_Data drawn from a collection_.

-------

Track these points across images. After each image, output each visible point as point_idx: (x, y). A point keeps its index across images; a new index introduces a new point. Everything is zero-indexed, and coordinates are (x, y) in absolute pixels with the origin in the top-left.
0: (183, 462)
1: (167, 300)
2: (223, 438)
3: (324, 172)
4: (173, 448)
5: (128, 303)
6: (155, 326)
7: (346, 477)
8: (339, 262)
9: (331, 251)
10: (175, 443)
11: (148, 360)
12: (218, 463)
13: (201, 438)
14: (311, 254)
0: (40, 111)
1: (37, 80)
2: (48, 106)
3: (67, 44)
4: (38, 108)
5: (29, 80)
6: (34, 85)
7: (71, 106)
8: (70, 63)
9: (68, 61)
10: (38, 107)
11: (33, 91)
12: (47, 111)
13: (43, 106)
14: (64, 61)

-------

_Task instructions_.
Rewrite every line of the material above as a numbered list, skipping any blank lines.

_Answer section_.
1. Track these points across images. After each image, output each visible point as point_idx: (x, y). A point keeps its index across images; a new index introduces a new point. Everything is zero-indexed, and coordinates are (x, y) in absolute pixels with the origin in the top-left.
2. 0: (183, 462)
3. 1: (167, 300)
4. 2: (223, 438)
5. 3: (324, 172)
6. 4: (173, 448)
7. 5: (128, 303)
8. 6: (155, 326)
9. 7: (346, 477)
10. 8: (339, 262)
11. 9: (331, 251)
12. 10: (175, 443)
13. 11: (148, 360)
14. 12: (218, 463)
15. 13: (201, 438)
16. 14: (311, 254)
17. 0: (40, 111)
18. 1: (37, 80)
19. 2: (48, 106)
20. 3: (67, 44)
21. 4: (38, 108)
22. 5: (29, 80)
23. 6: (34, 85)
24. 7: (71, 106)
25. 8: (70, 63)
26. 9: (68, 61)
27. 10: (38, 107)
28. 11: (33, 91)
29. 12: (47, 111)
30. 13: (43, 106)
31. 14: (64, 61)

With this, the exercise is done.